Ben Cloes was the youngest son of Lake Bluff’s first settlers, John and Catherine Cloes from Germany, who in 1836 laid claim to 100 acres near the ravine and lake shore on what’s now Bluff Road. They built a homestead, farm and blacksmith shop and went on to have seven children. Ben, the youngest, was two years old in 1850 when his father left Lake Bluff to seek fortune in the California Gold Rush and never returned.
Ben (also sometimes known as B.J.) played a major role in Lake Bluff’s transformation from a pioneer settlement to a summer resort to a year-round village with roads, police, a school and more.

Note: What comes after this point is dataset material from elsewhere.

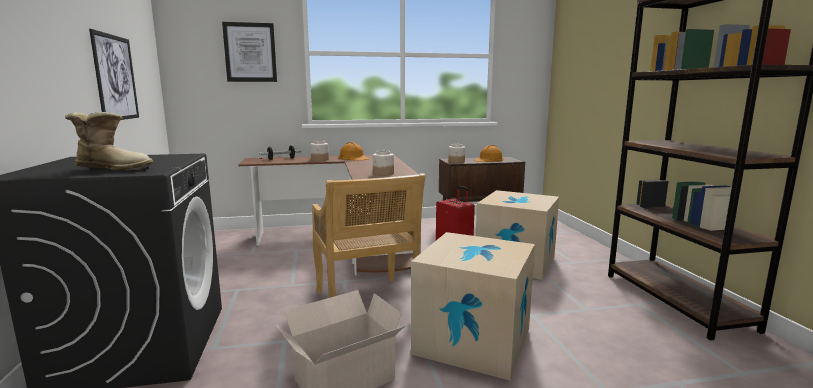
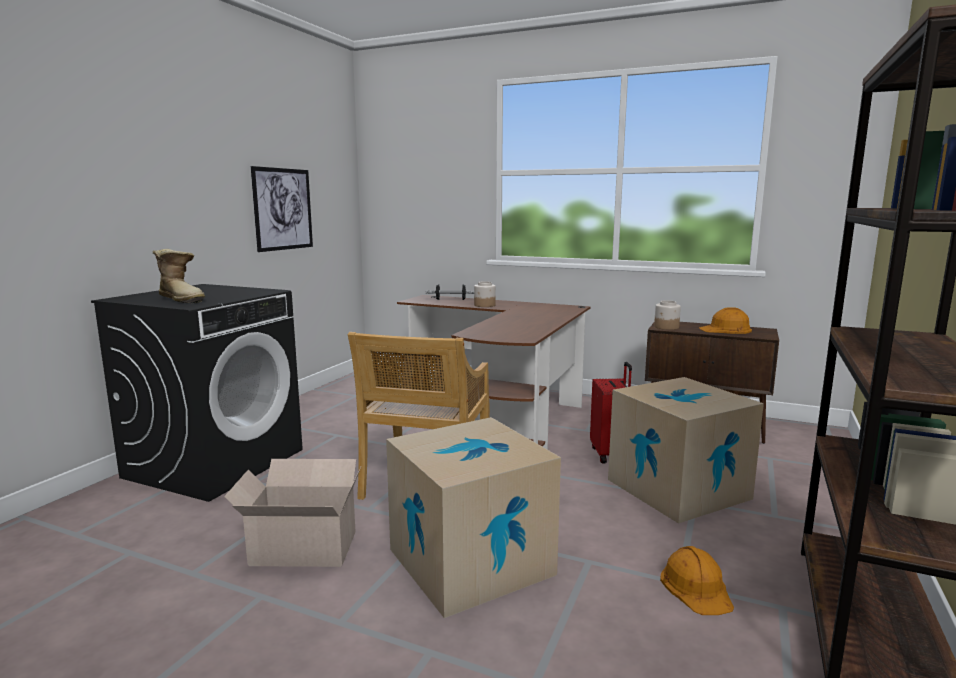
camera: 35 degrees right, 0 degrees up
(250, 52) = (440, 175): picture -> none
(353, 158) = (527, 307): orange hard hat -> orange hard hat (696, 587)
(383, 174) = (501, 332): jar -> none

After she became a single mom, Catherine ran a brickyard with another early settler, Henry Ostrander, near what are now Birch and Blodgett roads, which Ben helped manage when he himself was a young man. When Methodist businessmen began scoping out the area as a location for a summer resort in 1875, Ben sold 40 acres of his family’s lakefront property to the Lake Bluff Camp Meeting Association. Soon after that he opened his own real estate office.
Ben was an original member of the Lake Bluff Camp Meeting Association’s executive committee, and he and Ida were influential in the summer resort era’s business and social life. Ben also played a considerable role when residents set out to incorporate Lake Bluff as a Village in 1895. Indeed, the first election of Village officers was held in his real estate office on Center Avenue, and he became a Village trustee a year later.
When their wood house on Scranton Avenue burned to the ground in 1886, Ben and Ida built a new home for their family on what is now Maple and Washington. Not surprisingly, that home was made of bricks – and it is still standing.
After all of their hard work transforming Lake Bluff from a wilderness to a suburban village, Ben and Ida moved to California and bought a ranch in the early 1900s, where they lived until their deaths.